Exactly as written, return all the data, leaving its pictures behind.

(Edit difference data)
----

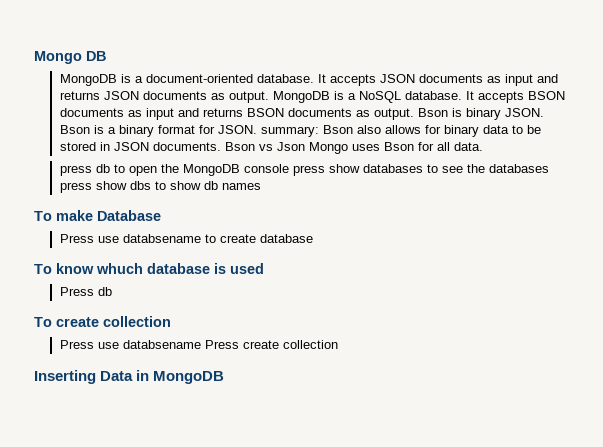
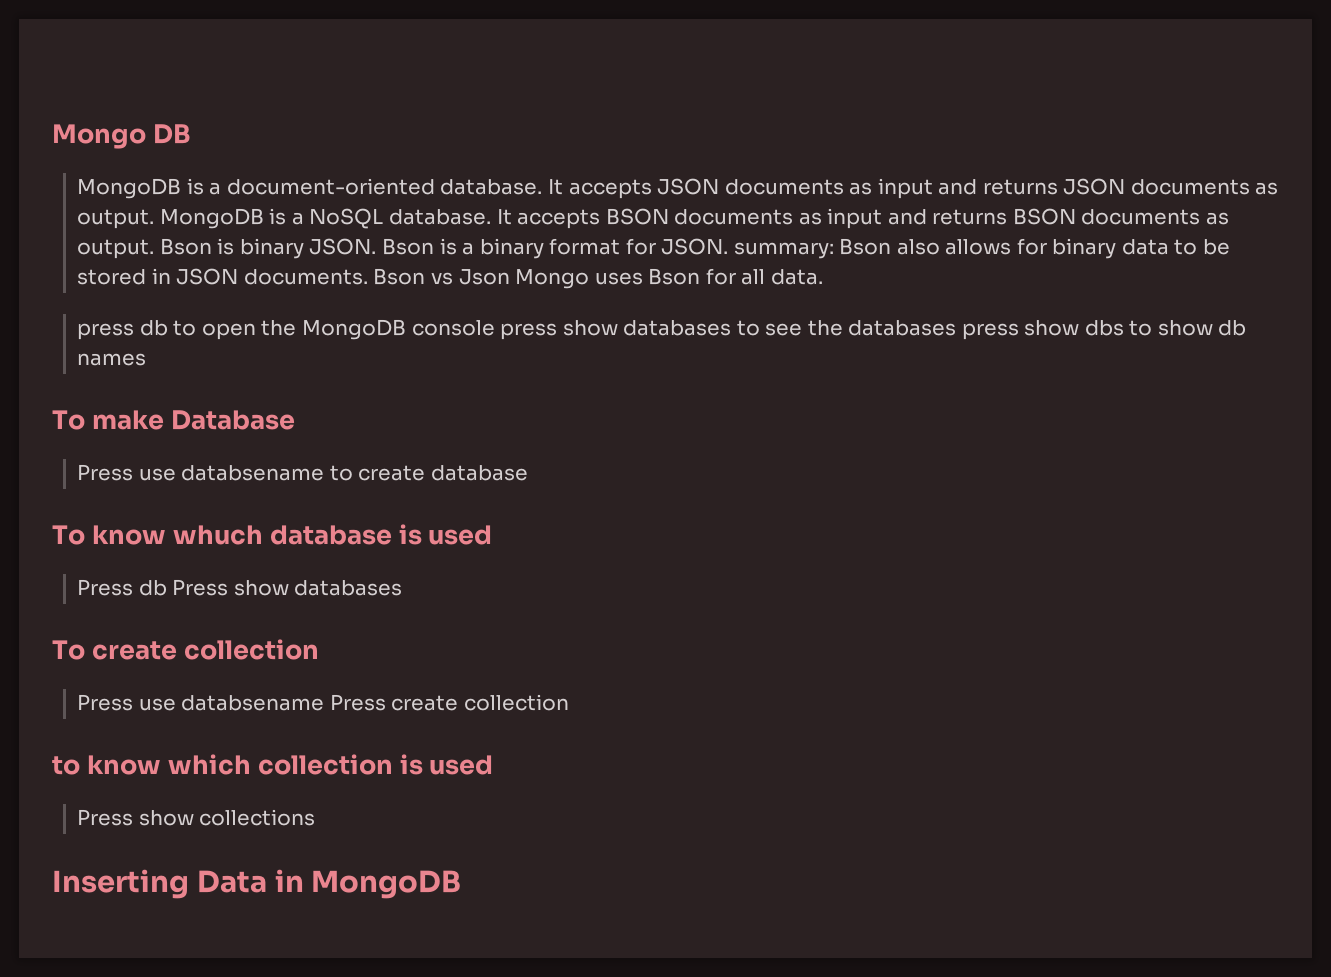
(112, 291) none -> [172,579,403,596] Press show databases
(338, 344) none -> [52,754,494,775] [77,809,316,826] // to know which collection is used // Press show collections

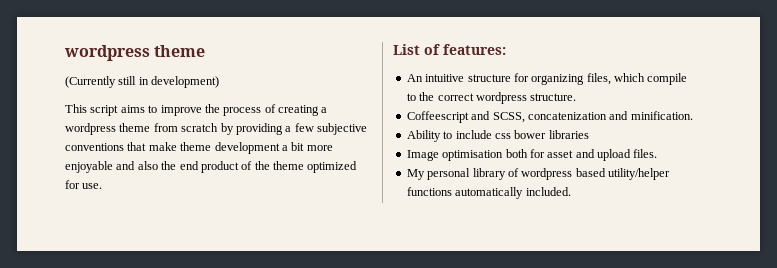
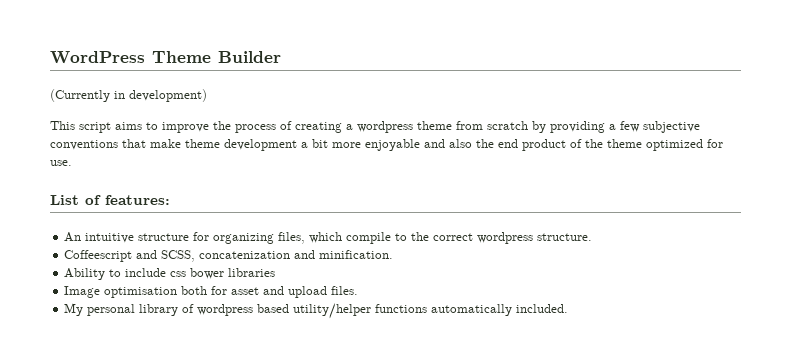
[64,45,206,61] wordpress theme -> [50,51,281,64] WordPress Theme Builder
[118,76,137,85] still -> (110, 95) none

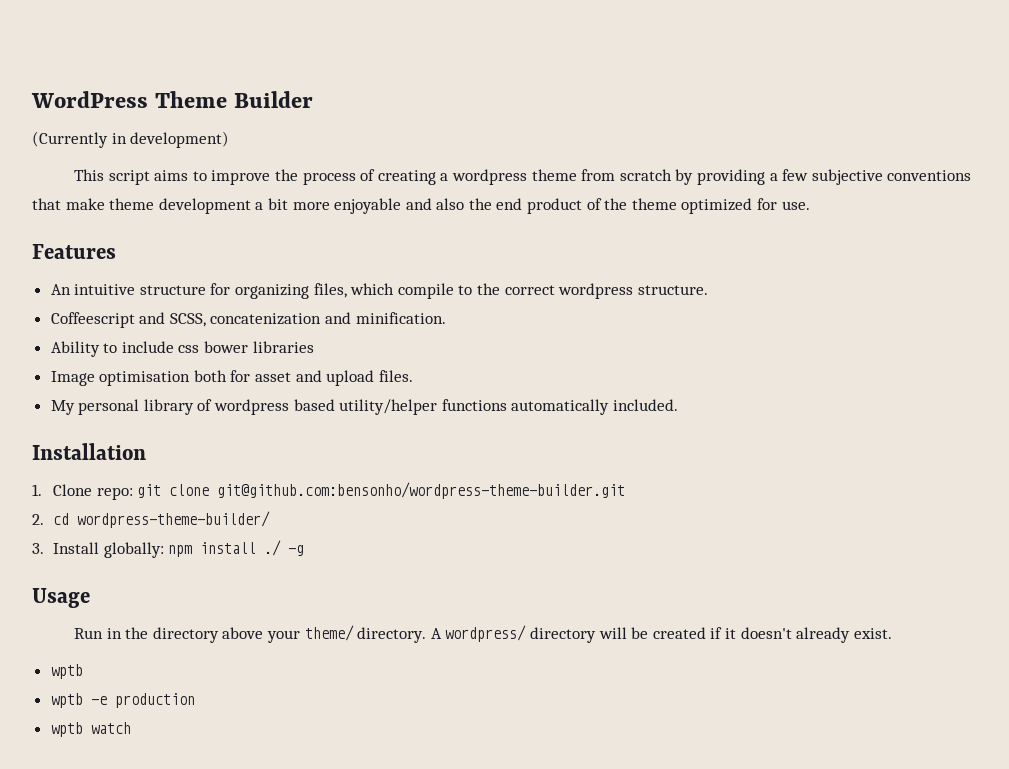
[50,195,170,205] List of features: -> [32,244,116,259] Features
(569, 308) none -> [32,443,146,460] [32,482,626,500] [32,511,271,528] [32,540,305,558] [32,588,90,608] [74,625,892,643] [50,664,83,679] [50,693,195,708] [50,722,131,737] // Installation // 1. Clone repo: git clone git@github.com:bensonho/wordpress-theme-builder.git // 2. cd wordpress-theme-builder/ // 3. Install globally: npm install ./ -g // Usage // Run in the directory above your theme/ directory. A wordpress/ directory will be created if it doesn't already exist. // wptb // wptb -e production // wptb watch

----

• **Solution to this task**
(112, 291) none -> [172,579,403,596] Press show databases
(338, 344) none -> [52,754,494,775] [77,809,316,826] // to know which collection is used // Press show collections

[64,45,206,61] wordpress theme -> [50,51,281,64] WordPress Theme Builder
[118,76,137,85] still -> (110, 95) none

[50,195,170,205] List of features: -> [32,244,116,259] Features
(569, 308) none -> [32,443,146,460] [32,482,626,500] [32,511,271,528] [32,540,305,558] [32,588,90,608] [74,625,892,643] [50,664,83,679] [50,693,195,708] [50,722,131,737] // Installation // 1. Clone repo: git clone git@github.com:bensonho/wordpress-theme-builder.git // 2. cd wordpress-theme-builder/ // 3. Install globally: npm install ./ -g // Usage // Run in the directory above your theme/ directory. A wordpress/ directory will be created if it doesn't already exist. // wptb // wptb -e production // wptb watch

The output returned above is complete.